Gem sources--remove https://rubygems.org/gem sources-a https://ruby.taobao.org/gem sources-lgem Install redis-dump-y

After running the DMOZ in example, connect to Redis and view the following three databases generated, and each value corresponds to the following type

Use the Redis-dump command (redis-dump-u 127.0.0.1:6379 > Db_full.json) on CENTOS7 to export the database and view the data stored there (I only extracted the first few of each database here)

Is the content crawled in the database "Dmoz:items" above.

Importing crawled data into MongoDB

When the crawler is finished, run process_items.py to read the "Dmoz:items" in the Redis in master to the JSON, so if you want to store the item in MongoDB, you should modify the Process_ items.py file, as follows

#!/usr/bin/env python#-*-coding:utf-8-*-import jsonimport redisimport pymongodef Main ():    # r = Redis. Redis ()    r = Redis. Redis (host= ' 192.168.1.112 ', port=6379,db=0)    client = Pymongo.

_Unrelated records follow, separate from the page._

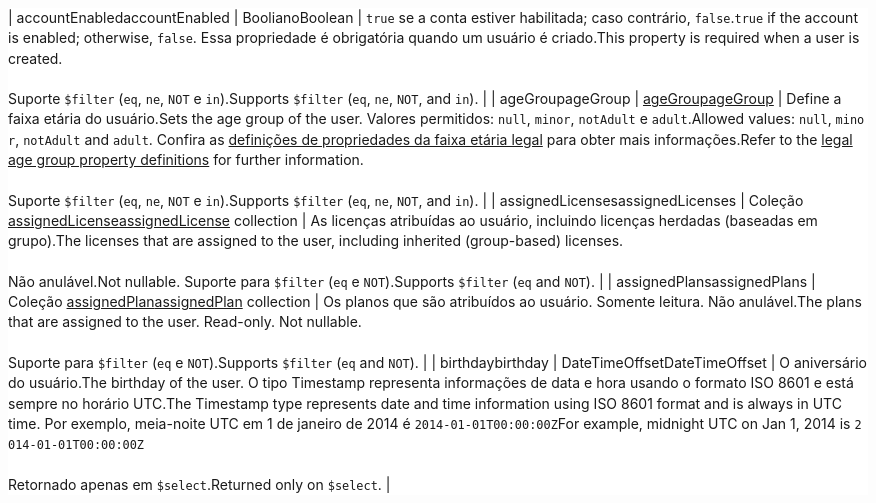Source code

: | <span data-ttu-id="c1d9f-465">accountEnabled</span><span class="sxs-lookup"><span data-stu-id="c1d9f-465">accountEnabled</span></span> | <span data-ttu-id="c1d9f-466">Booliano</span><span class="sxs-lookup"><span data-stu-id="c1d9f-466">Boolean</span></span> | <span data-ttu-id="c1d9f-467">`true` se a conta estiver habilitada; caso contrário, `false`.</span><span class="sxs-lookup"><span data-stu-id="c1d9f-467">`true` if the account is enabled; otherwise, `false`.</span></span> <span data-ttu-id="c1d9f-468">Essa propriedade é obrigatória quando um usuário é criado.</span><span class="sxs-lookup"><span data-stu-id="c1d9f-468">This property is required when a user is created.</span></span> <br><br><span data-ttu-id="c1d9f-469">Suporte `$filter` (`eq`, `ne`, `NOT` e `in`).</span><span class="sxs-lookup"><span data-stu-id="c1d9f-469">Supports `$filter` (`eq`, `ne`, `NOT`, and `in`).</span></span> |
| <span data-ttu-id="c1d9f-470">ageGroup</span><span class="sxs-lookup"><span data-stu-id="c1d9f-470">ageGroup</span></span> | [<span data-ttu-id="c1d9f-471">ageGroup</span><span class="sxs-lookup"><span data-stu-id="c1d9f-471">ageGroup</span></span>](#agegroup-values) | <span data-ttu-id="c1d9f-472">Define a faixa etária do usuário.</span><span class="sxs-lookup"><span data-stu-id="c1d9f-472">Sets the age group of the user.</span></span> <span data-ttu-id="c1d9f-473">Valores permitidos: `null`, `minor`, `notAdult` e `adult`.</span><span class="sxs-lookup"><span data-stu-id="c1d9f-473">Allowed values: `null`, `minor`, `notAdult` and `adult`.</span></span> <span data-ttu-id="c1d9f-474">Confira as [definições de propriedades da faixa etária legal](#legal-age-group-property-definitions) para obter mais informações.</span><span class="sxs-lookup"><span data-stu-id="c1d9f-474">Refer to the [legal age group property definitions](#legal-age-group-property-definitions) for further information.</span></span> <br><br><span data-ttu-id="c1d9f-475">Suporte `$filter` (`eq`, `ne`, `NOT` e `in`).</span><span class="sxs-lookup"><span data-stu-id="c1d9f-475">Supports `$filter` (`eq`, `ne`, `NOT`, and `in`).</span></span> |
| <span data-ttu-id="c1d9f-476">assignedLicenses</span><span class="sxs-lookup"><span data-stu-id="c1d9f-476">assignedLicenses</span></span> | <span data-ttu-id="c1d9f-477">Coleção [assignedLicense](assignedlicense.md)</span><span class="sxs-lookup"><span data-stu-id="c1d9f-477">[assignedLicense](assignedlicense.md) collection</span></span> | <span data-ttu-id="c1d9f-478">As licenças atribuídas ao usuário, incluindo licenças herdadas (baseadas em grupo).</span><span class="sxs-lookup"><span data-stu-id="c1d9f-478">The licenses that are assigned to the user, including inherited (group-based) licenses.</span></span> <br><br><span data-ttu-id="c1d9f-479">Não anulável.</span><span class="sxs-lookup"><span data-stu-id="c1d9f-479">Not nullable.</span></span> <span data-ttu-id="c1d9f-480">Suporte para `$filter` (`eq` e `NOT`).</span><span class="sxs-lookup"><span data-stu-id="c1d9f-480">Supports `$filter` (`eq` and `NOT`).</span></span> |
| <span data-ttu-id="c1d9f-481">assignedPlans</span><span class="sxs-lookup"><span data-stu-id="c1d9f-481">assignedPlans</span></span> | <span data-ttu-id="c1d9f-482">Coleção [assignedPlan](assignedplan.md)</span><span class="sxs-lookup"><span data-stu-id="c1d9f-482">[assignedPlan](assignedplan.md) collection</span></span> | <span data-ttu-id="c1d9f-p116">Os planos que são atribuídos ao usuário. Somente leitura. Não anulável.</span><span class="sxs-lookup"><span data-stu-id="c1d9f-p116">The plans that are assigned to the user. Read-only. Not nullable.</span></span><br><br><span data-ttu-id="c1d9f-486">Suporte para `$filter` (`eq` e `NOT`).</span><span class="sxs-lookup"><span data-stu-id="c1d9f-486">Supports `$filter` (`eq` and `NOT`).</span></span> |
| <span data-ttu-id="c1d9f-487">birthday</span><span class="sxs-lookup"><span data-stu-id="c1d9f-487">birthday</span></span> | <span data-ttu-id="c1d9f-488">DateTimeOffset</span><span class="sxs-lookup"><span data-stu-id="c1d9f-488">DateTimeOffset</span></span> | <span data-ttu-id="c1d9f-489">O aniversário do usuário.</span><span class="sxs-lookup"><span data-stu-id="c1d9f-489">The birthday of the user.</span></span> <span data-ttu-id="c1d9f-490">O tipo Timestamp representa informações de data e hora usando o formato ISO 8601 e está sempre no horário UTC.</span><span class="sxs-lookup"><span data-stu-id="c1d9f-490">The Timestamp type represents date and time information using ISO 8601 format and is always in UTC time.</span></span> <span data-ttu-id="c1d9f-491">Por exemplo, meia-noite UTC em 1 de janeiro de 2014 é `2014-01-01T00:00:00Z`</span><span class="sxs-lookup"><span data-stu-id="c1d9f-491">For example, midnight UTC on Jan 1, 2014 is `2014-01-01T00:00:00Z`</span></span> <br><br><span data-ttu-id="c1d9f-492">Retornado apenas em `$select`.</span><span class="sxs-lookup"><span data-stu-id="c1d9f-492">Returned only on `$select`.</span></span> |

Mongoclient (host= ' localhost ', port=27017)    db = client[' dmoz ']    sheet = db[' sheet '] while    True:        #  Process queue as FIFO, change ' blpop ' to ' brpop ' to process as LIFO        source, data = R.blpop (["Dmoz:items"])        item = Json.loads (data)        Sheet.insert (item)        try:            print u "Processing:% (name) s <% (link) s>"% Item        Except keyerror:            print U "Error procesing:%r"% itemif __name__ = ' __main__ ':    Main ()

You can actually run the process_items.py file while running on the crawler side.

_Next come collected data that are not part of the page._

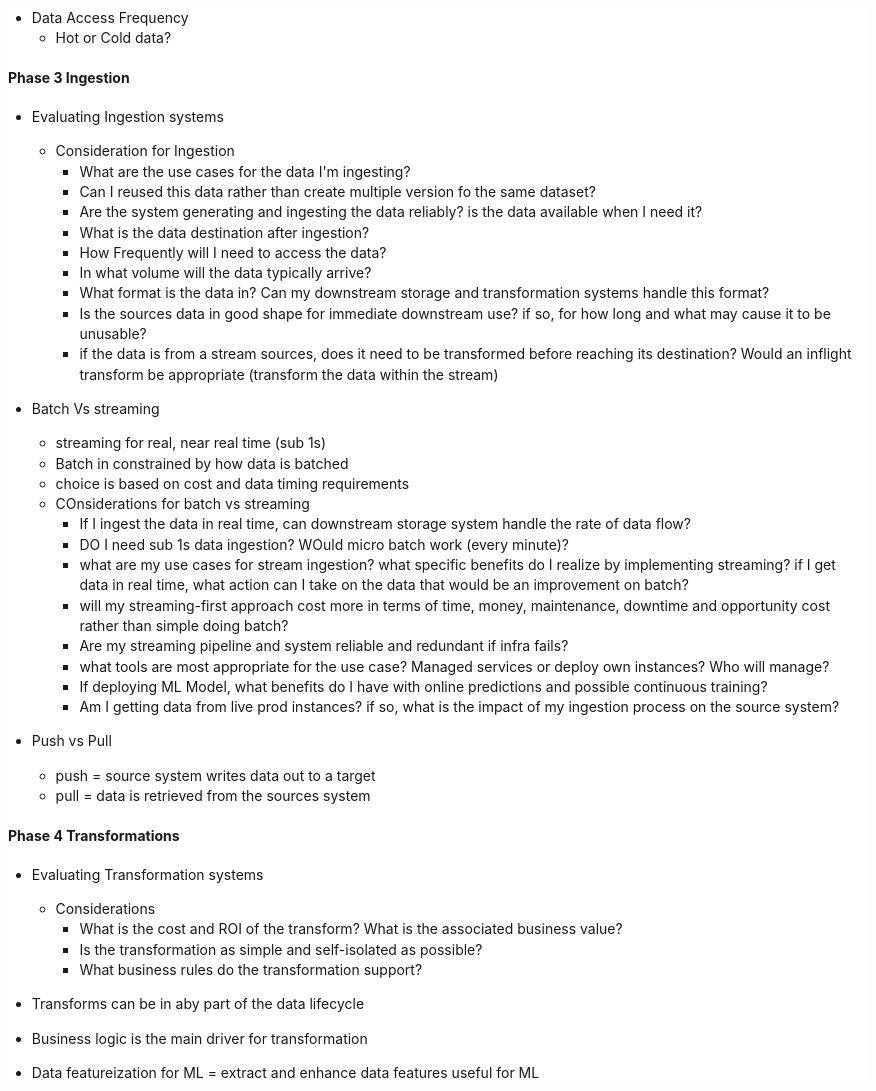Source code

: - Data Access Frequency
    - Hot or Cold data?

#### Phase 3 Ingestion

- Evaluating Ingestion systems
    - Consideration for Ingestion
        - What are the use cases for the data I'm ingesting?
        - Can I reused this data rather than create multiple version fo the same dataset? 
        - Are the system generating and ingesting the data reliably? is the data available when I need it? 
        - What is the data destination after ingestion? 
        - How Frequently will I need to access the data? 
        - In what volume will the data typically arrive? 
        - What format is the data in? Can my downstream storage and transformation systems handle this format? 
        - Is the sources data in good shape for immediate downstream use? if so, for how long and what may cause it to be unusable? 
        - if the data is from a stream sources, does it need to be transformed before reaching its destination? Would an inflight transform be appropriate (transform the data within the stream)

- Batch Vs streaming
    - streaming for real, near real time (sub 1s) 
    - Batch in constrained by how data is batched
    - choice is based on cost and data timing requirements
    - COnsiderations for batch vs streaming
        - If I ingest the data in real time, can downstream storage system handle the rate of data flow? 
        - DO I need sub 1s data ingestion? WOuld micro batch work (every minute)?
        - what are my use cases for stream ingestion? what specific benefits do I realize by implementing streaming? if I get data in real time, what action can I take on the data that would be an improvement on batch? 
        - will my streaming-first approach cost more in terms of time, money, maintenance, downtime and opportunity cost rather than simple doing batch? 
        - Are my streaming pipeline and system reliable and redundant if infra fails? 
        - what tools are most appropriate for the use case? Managed services or deploy own instances? Who will manage? 
        - If deploying ML Model, what benefits do I have with online predictions and possible continuous training? 
        - Am I getting data from live prod instances? if so, what is the impact of my ingestion process on the source system? 

- Push vs Pull 
    - push = source system writes data out to a target
    - pull = data is retrieved from the sources system

#### Phase 4 Transformations

- Evaluating Transformation systems
    - Considerations
        - What is the cost and ROI of the transform? What is the associated business value? 
        - Is the transformation as simple and self-isolated as possible? 
        - What business rules do the transformation support? 

- Transforms can be in aby part of the data lifecycle
- Business logic is the main driver for transformation
- Data featureization for ML = extract and enhance data features useful for ML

Note: If you re-run the crawler, remember to empty the Redis on master because the database "Dmoz:dupefilter" in master is used to filter duplicate requests

192.168.1.112:6379> Flushdb

Using Scrapy-redis framework to implement distributed crawler based on Python

Related Article

Contact Us

The content source of this page is from Internet, which doesn't represent Alibaba Cloud's opinion; products and services mentioned on that page don't have any relationship with Alibaba Cloud. If the content of the page makes you feel confusing, please write us an email, we will handle the problem within 5 days after receiving your email.

If you find any instances of plagiarism from the community, please send an email to: info-contact@alibabacloud.com and provide relevant evidence. A staff member will contact you within 5 working days.

A Free Trial That Lets You Build Big!

Start building with 50+ products and up to 12 months usage for Elastic Compute Service

  • Sales Support

    1 on 1 presale consultation

  • After-Sales Support

    24/7 Technical Support 6 Free Tickets per Quarter Faster Response

  • Alibaba Cloud offers highly flexible support services tailored to meet your exact needs.